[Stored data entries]
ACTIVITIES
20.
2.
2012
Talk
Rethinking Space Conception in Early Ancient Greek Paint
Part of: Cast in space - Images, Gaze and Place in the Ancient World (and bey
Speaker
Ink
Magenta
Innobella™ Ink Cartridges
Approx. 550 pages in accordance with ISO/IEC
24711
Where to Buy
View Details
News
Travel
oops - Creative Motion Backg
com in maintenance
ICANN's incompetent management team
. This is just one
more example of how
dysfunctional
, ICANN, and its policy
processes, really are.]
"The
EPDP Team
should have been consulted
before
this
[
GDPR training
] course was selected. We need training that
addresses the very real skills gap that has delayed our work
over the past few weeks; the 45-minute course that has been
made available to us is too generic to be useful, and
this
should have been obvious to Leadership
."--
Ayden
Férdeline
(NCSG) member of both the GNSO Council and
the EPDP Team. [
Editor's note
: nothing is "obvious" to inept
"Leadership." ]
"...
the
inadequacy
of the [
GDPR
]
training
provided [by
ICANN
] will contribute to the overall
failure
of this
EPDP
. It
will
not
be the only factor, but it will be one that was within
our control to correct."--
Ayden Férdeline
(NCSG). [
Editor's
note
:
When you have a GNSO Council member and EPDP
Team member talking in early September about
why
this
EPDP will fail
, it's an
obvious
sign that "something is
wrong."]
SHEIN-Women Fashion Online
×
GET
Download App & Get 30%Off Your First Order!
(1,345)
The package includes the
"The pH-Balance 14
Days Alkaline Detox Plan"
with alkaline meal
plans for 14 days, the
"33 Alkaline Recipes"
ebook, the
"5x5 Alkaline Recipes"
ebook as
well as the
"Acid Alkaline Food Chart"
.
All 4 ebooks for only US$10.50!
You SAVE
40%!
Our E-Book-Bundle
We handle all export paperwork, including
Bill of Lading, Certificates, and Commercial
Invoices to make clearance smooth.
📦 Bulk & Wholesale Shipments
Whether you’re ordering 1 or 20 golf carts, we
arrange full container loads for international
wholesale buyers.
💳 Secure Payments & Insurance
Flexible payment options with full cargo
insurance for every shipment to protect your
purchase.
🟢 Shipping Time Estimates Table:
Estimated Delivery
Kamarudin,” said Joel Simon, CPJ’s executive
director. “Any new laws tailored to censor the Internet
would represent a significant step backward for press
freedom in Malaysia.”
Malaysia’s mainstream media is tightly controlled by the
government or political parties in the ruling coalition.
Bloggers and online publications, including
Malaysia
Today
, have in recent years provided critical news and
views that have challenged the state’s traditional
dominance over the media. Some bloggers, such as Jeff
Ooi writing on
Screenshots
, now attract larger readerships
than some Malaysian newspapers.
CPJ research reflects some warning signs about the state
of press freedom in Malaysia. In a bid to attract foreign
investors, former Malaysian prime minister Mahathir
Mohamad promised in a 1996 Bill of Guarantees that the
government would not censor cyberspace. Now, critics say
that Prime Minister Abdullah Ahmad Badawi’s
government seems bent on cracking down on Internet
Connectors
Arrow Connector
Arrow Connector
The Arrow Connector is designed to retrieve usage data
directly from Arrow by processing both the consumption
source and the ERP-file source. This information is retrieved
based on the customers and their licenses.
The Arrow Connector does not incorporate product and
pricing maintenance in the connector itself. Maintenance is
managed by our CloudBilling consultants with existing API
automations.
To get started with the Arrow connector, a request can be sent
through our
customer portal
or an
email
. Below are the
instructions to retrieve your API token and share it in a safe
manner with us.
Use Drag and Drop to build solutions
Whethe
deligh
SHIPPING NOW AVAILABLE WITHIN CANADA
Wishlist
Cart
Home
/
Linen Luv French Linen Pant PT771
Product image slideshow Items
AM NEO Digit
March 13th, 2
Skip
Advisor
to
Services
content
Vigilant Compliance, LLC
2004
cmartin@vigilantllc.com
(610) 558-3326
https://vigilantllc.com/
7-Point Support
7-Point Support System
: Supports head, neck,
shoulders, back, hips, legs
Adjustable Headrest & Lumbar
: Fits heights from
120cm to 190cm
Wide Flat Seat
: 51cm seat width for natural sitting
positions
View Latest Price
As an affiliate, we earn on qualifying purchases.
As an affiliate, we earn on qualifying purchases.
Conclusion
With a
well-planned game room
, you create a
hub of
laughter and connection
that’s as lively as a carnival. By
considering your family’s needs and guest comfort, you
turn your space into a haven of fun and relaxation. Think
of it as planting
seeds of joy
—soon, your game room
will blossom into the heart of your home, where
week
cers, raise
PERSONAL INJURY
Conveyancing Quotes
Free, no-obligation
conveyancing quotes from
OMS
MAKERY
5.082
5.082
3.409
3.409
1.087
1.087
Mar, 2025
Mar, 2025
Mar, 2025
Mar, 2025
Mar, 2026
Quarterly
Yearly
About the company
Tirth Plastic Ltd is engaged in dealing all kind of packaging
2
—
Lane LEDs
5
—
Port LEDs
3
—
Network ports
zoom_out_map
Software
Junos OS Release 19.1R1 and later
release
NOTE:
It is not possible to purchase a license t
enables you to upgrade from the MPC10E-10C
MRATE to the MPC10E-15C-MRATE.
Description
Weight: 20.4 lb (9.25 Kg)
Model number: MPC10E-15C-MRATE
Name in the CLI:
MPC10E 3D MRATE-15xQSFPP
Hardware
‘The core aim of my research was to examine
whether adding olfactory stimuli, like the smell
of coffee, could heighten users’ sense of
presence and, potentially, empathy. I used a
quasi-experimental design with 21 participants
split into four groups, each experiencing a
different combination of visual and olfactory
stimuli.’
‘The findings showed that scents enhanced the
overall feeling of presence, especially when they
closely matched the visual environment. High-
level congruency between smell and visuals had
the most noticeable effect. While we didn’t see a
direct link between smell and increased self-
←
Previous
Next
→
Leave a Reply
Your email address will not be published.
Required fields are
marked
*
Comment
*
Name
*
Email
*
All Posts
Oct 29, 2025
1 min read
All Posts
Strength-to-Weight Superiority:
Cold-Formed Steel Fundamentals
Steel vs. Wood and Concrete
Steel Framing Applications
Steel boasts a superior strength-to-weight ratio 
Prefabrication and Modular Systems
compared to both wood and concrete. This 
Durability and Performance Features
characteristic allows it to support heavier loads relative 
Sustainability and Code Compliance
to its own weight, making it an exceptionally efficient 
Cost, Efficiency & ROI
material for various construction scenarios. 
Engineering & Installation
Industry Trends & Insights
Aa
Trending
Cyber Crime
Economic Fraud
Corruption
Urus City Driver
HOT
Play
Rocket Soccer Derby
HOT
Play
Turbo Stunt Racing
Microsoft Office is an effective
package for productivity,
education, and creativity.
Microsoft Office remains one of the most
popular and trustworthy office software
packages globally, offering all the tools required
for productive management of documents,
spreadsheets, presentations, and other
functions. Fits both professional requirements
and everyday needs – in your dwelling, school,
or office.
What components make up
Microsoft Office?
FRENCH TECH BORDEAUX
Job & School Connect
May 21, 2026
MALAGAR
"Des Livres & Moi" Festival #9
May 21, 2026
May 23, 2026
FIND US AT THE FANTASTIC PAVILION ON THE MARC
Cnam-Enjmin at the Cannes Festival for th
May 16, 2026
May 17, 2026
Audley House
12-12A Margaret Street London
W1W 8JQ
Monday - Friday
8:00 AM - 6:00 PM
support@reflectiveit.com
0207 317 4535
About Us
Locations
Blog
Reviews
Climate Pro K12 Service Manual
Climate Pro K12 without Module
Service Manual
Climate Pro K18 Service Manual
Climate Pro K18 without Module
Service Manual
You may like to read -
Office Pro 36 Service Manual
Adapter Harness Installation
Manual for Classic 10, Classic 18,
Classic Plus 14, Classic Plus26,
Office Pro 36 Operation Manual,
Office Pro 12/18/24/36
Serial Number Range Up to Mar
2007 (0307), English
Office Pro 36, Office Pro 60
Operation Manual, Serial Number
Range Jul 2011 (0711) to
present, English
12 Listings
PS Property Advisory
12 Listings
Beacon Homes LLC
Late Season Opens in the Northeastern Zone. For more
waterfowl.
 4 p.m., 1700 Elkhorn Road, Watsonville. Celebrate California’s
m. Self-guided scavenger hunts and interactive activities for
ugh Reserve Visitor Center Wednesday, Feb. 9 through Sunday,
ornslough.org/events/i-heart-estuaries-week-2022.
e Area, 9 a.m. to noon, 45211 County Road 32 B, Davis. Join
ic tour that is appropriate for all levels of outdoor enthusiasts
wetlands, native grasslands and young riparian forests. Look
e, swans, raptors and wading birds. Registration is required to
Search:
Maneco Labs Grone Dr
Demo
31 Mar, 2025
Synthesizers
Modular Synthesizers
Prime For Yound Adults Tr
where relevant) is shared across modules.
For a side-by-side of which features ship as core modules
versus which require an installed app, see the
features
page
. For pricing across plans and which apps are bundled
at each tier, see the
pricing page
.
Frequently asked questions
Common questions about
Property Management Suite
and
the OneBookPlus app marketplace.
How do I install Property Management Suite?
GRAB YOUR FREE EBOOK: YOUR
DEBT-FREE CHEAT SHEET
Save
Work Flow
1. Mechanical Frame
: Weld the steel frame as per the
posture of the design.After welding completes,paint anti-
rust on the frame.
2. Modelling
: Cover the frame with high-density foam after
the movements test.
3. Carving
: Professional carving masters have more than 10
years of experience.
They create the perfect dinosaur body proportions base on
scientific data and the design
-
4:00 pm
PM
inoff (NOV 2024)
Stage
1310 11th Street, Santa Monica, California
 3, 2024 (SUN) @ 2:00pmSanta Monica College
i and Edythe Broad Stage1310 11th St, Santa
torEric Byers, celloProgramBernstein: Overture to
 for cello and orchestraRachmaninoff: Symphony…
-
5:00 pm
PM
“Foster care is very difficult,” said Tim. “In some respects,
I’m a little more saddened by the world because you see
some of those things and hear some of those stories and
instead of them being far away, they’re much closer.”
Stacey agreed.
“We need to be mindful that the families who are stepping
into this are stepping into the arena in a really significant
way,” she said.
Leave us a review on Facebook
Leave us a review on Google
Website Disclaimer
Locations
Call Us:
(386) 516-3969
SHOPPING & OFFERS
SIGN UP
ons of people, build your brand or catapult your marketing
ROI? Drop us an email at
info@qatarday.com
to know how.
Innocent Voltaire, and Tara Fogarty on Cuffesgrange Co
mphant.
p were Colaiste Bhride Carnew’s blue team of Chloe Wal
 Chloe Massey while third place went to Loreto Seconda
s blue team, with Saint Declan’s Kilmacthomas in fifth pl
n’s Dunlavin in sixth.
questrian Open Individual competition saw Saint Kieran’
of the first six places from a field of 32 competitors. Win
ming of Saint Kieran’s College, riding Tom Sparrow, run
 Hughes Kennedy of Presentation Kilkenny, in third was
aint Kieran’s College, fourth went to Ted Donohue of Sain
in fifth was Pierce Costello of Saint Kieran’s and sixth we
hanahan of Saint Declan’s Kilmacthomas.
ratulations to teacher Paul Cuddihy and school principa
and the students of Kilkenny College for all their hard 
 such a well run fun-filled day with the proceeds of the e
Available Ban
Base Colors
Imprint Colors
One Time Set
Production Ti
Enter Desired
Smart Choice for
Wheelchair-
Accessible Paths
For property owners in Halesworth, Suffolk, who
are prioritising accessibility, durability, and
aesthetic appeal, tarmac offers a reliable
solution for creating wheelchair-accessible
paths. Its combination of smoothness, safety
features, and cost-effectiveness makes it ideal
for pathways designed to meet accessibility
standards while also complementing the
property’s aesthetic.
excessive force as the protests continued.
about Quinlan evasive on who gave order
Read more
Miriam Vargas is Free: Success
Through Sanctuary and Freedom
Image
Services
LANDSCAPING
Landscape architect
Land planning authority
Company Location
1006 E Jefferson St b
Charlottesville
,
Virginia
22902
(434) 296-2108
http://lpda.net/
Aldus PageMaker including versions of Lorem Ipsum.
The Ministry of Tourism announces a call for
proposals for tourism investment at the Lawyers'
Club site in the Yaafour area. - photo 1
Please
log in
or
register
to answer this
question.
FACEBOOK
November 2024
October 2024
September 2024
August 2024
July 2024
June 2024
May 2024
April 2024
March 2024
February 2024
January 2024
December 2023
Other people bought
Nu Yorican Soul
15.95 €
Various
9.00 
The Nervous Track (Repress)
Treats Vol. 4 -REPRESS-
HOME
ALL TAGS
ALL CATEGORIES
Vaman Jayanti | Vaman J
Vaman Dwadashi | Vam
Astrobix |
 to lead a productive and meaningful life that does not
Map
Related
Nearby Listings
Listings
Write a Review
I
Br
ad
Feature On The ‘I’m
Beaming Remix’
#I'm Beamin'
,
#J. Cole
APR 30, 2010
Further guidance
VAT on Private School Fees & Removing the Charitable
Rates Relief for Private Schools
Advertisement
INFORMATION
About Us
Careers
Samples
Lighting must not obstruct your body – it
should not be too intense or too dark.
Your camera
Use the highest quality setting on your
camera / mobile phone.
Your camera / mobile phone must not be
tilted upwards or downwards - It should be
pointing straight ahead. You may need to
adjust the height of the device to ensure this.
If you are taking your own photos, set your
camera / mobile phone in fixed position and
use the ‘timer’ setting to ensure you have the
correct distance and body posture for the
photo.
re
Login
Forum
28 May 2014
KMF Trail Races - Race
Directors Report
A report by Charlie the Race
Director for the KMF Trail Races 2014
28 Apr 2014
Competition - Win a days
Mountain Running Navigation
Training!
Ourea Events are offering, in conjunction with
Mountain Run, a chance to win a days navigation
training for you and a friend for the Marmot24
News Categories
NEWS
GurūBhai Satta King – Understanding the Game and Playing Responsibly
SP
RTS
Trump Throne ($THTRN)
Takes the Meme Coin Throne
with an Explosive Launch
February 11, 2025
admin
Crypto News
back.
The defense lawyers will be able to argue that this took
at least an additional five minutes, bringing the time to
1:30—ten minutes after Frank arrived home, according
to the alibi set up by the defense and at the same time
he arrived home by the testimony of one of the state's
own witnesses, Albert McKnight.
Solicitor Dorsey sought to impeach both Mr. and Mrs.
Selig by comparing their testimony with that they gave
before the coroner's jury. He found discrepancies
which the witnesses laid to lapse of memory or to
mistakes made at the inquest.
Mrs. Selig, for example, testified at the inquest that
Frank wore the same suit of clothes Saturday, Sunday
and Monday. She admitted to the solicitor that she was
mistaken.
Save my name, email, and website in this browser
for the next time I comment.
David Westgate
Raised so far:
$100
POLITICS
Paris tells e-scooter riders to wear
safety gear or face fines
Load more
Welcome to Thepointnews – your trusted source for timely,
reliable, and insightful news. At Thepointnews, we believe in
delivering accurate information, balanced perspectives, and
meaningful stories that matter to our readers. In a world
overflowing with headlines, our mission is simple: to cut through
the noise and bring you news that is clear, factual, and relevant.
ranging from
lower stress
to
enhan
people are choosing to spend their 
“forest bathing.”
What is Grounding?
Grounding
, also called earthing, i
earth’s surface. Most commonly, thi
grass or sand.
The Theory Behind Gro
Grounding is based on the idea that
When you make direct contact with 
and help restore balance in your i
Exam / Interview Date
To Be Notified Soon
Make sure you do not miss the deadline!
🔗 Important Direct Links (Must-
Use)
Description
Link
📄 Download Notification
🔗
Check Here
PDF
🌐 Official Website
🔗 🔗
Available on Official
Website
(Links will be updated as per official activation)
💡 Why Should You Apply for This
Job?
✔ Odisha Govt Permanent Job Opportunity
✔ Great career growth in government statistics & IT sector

> **Work to complete**:
Repeat the data word for word, from the first line through the line containing "dysfunctional".

> **Reply to the exercise**:
ACTIVITIES
20.
2.
2012
Talk
Rethinking Space Conception in Early Ancient Greek Paint
Part of: Cast in space - Images, Gaze and Place in the Ancient World (and bey
Speaker
Ink
Magenta
Innobella™ Ink Cartridges
Approx. 550 pages in accordance with ISO/IEC
24711
Where to Buy
View Details
News
Travel
oops - Creative Motion Backg
com in maintenance
ICANN's incompetent management team
. This is just one
more example of how
dysfunctional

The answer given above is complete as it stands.